J'ai signé l'amendement qui vient d'être présenté, je le trouve excellent et je souhaite vivement qu'il soit adopté. Si je défends le présent amendement de repli, c'est non pas dans un esprit de défaitisme, mais pour bien souligner les éléments suivants.
A mes yeux, l'amendement de Pierre Fauchon est un peu moins technique qu'il ne le dit. En réalité, nous avons deux questions différentes à trancher : la dénomination de l'organe qui, au sein de notre assemblée, est chargé des affaires européennes et la constitutionnalisation d'une instance qui permettra de mettre en oeuvre des compétences nouvelles.
En ce qui concerne la dénomination, je préférerais celle de « commission spéciale », non pas pour mettre en émoi les commissions permanentes, qui ont vocation à faire du travail législatif, mais pour modifier la perception qu'ont de nous nos partenaires européens.
En effet, lorsque M. Haenel, M. Frimat et moi-même travaillons avec ces derniers au sein de la conférence des organes spécialisés des assemblées de la Communauté, la COSAC, nous souffrons quelque peu, non pas d'être considérés comme des pauvres parce que nous n'avons qu'une délégation au lieu d'une commission spéciale, mais parce que nous donnons l'impression aux autres que les affaires européennes sont finalement un peu moins importantes pour la France que pour les autres pays, puisqu'elle ne possède pas, comme ses partenaires, un organisme bien implanté pour traiter ces questions. Cela est fâcheux. Si nous voulons entraîner nos partenaires, il faut leur donner le sentiment que, chez nous aussi, les affaires européennes sont considérées comme étant importantes.

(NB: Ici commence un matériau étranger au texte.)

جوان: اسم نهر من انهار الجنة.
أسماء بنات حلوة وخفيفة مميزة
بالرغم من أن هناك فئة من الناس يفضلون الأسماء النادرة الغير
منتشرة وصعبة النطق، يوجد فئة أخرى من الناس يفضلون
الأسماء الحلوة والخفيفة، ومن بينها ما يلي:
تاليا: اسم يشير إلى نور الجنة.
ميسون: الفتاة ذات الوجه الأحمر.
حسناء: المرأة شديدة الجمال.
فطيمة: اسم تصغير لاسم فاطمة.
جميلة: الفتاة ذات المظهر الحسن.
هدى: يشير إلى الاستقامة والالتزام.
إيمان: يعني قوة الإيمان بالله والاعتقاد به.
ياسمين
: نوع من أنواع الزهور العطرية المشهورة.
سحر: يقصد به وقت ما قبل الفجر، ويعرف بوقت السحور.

J'en viens à la constitutionnalisation de la délégation. Je suis prêt à renoncer au changement de dénomination et à garder la délégation pour ne pas effaroucher les commissions permanentes. Il a d'ailleurs été rappelé que la délégation - ou la commission spéciale - serait composée de membres de ces commissions. Moi-même, tout en étant rapporteur des affaires européennes à la commission des finances, je suis très fier d'être vice-président de la commission des finances de notre assemblée et je ne voudrais pour rien au monde renoncer au travail législatif que cette responsabilité implique, au motif que la délégation aurait plus de pouvoirs. Je suis également très heureux de pouvoir travailler sur les questions financières au sein de la délégation. Ce sont deux rôles tout à fait complémentaires.
C'est une bonne chose que les commissions permanentes gardent leur vocation législative. Mais il me paraît important également qu'une commission spéciale nouvelle soit chargée de la mise en oeuvre des prérogatives nouvelles qui résultent en particulier des articles 88-5 et 88-6, lesquels constituent des innovations profondes.
Il faut en effet que nous puissions participer au débat, comme nos partenaires. La délégation y est prête, puisqu'elle travaille déjà en réseau avec l'ensemble des organismes correspondants des autres parlements nationaux. Nous pouvons instantanément voir s'il nous est possible de réunir une majorité du tiers des parlements nationaux pour exprimer un avis motivé.
Mais si notre organisme n'est pas constitutionnalisé, nous ferons le travail, puis nous serons obligés de laisser les autres parlements s'exprimer. Quant à nous, nous regarderons passer les trains ! Telle n'est pas ma conception de la construction européenne et, surtout, de la participation - que je souhaite - de la France au débat européen.
Hier, lors de la discussion générale, M. Hubert Haenel a indiqué que, après consultation de spécialistes du Conseil d'Etat, il avait le sentiment que nous pourrions peut-être continuer à travailler comme nous l'avons fait jusqu'à présent et exercer cette compétence nouvelle. J'aimerais en avoir la certitude. Je ne veux pas que nous nous exposions à des recours et que nous soyons, demain, soit dans l'incapacité d'exercer cette compétence nouvelle qui est très forte, soit dans la situation où nous regarderions passer les trains chez les autres.
Je souhaite que nous assumions cette responsabilité. Certes, elle ne s'inscrit pas dans notre tradition constitutionnelle. Nos partenaires, eux, sont déjà de plain-pied avec cette disposition aujourd'hui offerte aux parlements nationaux. Chez eux, elle est normale ; chez nous, elle surprend un peu !
Ne soyons donc pas surpris au point de la regarder bouche bée sans rien faire ! Acceptons la surprise, prenons-là et innovons : l'Europe mérite que nous innovions et que nous mettions en place une organisation nous permettant d'assumer cette compétence nouvelle qui, je le répète, n'enlèvera rien aux autres compétences.